3 min read
Thanksgiving plan part two would of course include all the traditional pleasures we know – if you are in the US that is, if you are, like me, in Europe then we’ll have to wait a few more weeks until Christmas time to have our traditional family gathering, and others again will have it at an entirely different time of the year. Curiosity, though, will celebrate all those earthly festivities by getting more science and finding out yet more about Mars and Gale crater’s rock record!
The image above shows one of our wheels and the JPL ‘morse code’ message. I wonder just how many of those we have made on Mars so far. Ten years and over 29 kilometers (over 18 miles) later one could theoretically calculate that knowing the wheels are 50 cm in diameter and thus the circumference is about 1.57 metres…. I think I leave the rest to you and just say: What a journey, and no matter if we celebrate Thanksgiving by calculating the number of morse code imprints we have left on Mars (and that Mars has probably dutifully erased by blowing dust over them!) or not, seeing our hardware on Mars always is a pleasure to be thankful for!

**Work required:** Continue the Curiosity rover post from where it stops.

Named joint coordinates
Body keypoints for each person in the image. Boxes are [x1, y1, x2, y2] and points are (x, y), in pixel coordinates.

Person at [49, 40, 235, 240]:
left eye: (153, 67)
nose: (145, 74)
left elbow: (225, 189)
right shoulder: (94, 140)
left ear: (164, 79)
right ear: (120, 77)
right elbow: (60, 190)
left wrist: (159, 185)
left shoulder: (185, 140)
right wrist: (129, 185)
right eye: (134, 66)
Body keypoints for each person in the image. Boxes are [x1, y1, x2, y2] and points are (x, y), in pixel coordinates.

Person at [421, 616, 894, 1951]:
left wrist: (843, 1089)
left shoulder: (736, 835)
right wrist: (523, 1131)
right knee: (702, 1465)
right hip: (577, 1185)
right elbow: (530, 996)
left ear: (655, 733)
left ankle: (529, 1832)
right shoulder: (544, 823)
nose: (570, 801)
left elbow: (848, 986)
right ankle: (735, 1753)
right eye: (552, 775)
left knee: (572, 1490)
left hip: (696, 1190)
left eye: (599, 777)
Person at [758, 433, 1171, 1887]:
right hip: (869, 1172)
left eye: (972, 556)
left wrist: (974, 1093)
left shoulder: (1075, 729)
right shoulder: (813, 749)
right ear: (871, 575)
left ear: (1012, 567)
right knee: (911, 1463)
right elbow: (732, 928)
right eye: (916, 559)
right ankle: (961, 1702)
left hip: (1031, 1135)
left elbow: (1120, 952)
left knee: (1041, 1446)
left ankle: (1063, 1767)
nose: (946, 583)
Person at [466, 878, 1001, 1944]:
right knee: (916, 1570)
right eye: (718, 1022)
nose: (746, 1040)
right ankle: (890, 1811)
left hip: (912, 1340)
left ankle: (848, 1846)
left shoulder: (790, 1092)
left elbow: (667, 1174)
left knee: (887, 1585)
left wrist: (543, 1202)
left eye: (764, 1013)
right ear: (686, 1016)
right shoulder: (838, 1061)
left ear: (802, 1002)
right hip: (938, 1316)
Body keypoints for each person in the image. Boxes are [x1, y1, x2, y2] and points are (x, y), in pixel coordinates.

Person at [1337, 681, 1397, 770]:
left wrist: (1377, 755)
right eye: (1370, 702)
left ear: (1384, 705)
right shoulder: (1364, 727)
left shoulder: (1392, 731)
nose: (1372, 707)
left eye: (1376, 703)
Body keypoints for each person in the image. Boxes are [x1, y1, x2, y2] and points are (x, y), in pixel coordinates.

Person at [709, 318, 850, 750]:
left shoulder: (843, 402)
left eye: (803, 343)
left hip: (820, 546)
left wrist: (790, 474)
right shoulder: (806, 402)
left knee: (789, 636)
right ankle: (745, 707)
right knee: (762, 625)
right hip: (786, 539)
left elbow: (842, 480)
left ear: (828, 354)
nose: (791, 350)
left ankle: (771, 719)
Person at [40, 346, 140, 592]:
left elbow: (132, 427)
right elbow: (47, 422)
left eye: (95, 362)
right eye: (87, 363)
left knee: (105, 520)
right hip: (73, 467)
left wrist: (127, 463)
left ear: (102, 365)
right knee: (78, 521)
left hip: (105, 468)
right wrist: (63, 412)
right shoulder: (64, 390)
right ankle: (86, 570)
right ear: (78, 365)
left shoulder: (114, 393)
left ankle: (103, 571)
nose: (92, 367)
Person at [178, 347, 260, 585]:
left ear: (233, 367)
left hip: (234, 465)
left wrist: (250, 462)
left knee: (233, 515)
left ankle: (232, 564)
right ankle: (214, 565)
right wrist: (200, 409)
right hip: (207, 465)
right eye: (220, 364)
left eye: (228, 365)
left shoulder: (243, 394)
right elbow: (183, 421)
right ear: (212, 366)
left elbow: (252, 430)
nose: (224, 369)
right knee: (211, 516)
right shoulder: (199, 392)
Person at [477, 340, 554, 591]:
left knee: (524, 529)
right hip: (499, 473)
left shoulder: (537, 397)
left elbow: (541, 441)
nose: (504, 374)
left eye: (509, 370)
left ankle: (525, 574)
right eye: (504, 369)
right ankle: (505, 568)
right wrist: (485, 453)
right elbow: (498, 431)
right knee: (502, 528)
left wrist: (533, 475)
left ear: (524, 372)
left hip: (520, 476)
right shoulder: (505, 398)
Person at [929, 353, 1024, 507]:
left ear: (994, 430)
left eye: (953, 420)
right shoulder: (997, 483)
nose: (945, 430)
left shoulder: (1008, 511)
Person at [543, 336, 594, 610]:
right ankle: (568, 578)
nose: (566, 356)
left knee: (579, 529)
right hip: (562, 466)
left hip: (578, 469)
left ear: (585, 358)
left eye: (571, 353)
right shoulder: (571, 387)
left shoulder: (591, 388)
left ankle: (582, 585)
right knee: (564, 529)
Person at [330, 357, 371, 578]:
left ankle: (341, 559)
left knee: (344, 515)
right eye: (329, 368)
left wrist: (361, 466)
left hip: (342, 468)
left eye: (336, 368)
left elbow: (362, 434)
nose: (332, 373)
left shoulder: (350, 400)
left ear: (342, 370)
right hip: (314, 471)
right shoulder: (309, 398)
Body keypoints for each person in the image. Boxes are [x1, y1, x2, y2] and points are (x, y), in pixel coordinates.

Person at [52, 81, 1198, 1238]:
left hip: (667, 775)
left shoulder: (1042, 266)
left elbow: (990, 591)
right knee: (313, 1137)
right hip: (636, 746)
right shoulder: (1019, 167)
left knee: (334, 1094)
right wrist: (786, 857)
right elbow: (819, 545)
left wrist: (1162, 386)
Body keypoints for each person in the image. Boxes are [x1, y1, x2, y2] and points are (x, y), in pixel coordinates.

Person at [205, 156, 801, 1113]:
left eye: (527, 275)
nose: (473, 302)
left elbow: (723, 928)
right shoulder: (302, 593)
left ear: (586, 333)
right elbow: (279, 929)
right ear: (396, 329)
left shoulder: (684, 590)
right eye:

**Answer to this exercise:**
In this part two of our Thanksgiving plan, Curiosity is getting a lot of investigations done at out current location before we turn around and move on to continue our journey up the interesting and informative landscape that is the flank of Mt Sharp. If you want to remember what that area looks like from a distance, a beautiful image was recently posted, including an indication of the rover size as seen from a position back in 2015! We’ve come a long way, see for yourself here.
Enough happy thoughts, let me talk about the plan in front of us, well, on the rover: APXS and MAHLI will investigate target “Los Tranques,” which is a bedrock target, after it’s been brushed. That target will then also be investigated by Mastcam using the multispectral mode. Another multispectral observation is on target “Poraque.” ChemCam will look at target “Murabia,” which caught the team’s attention for its colour and knobbly surface texture. Mastcam is documenting this target, too. Mastcam also has three spots to monitor for change detection – taking images that would allow the team back on Earth to allow to trace the movement of sand grains between different sols.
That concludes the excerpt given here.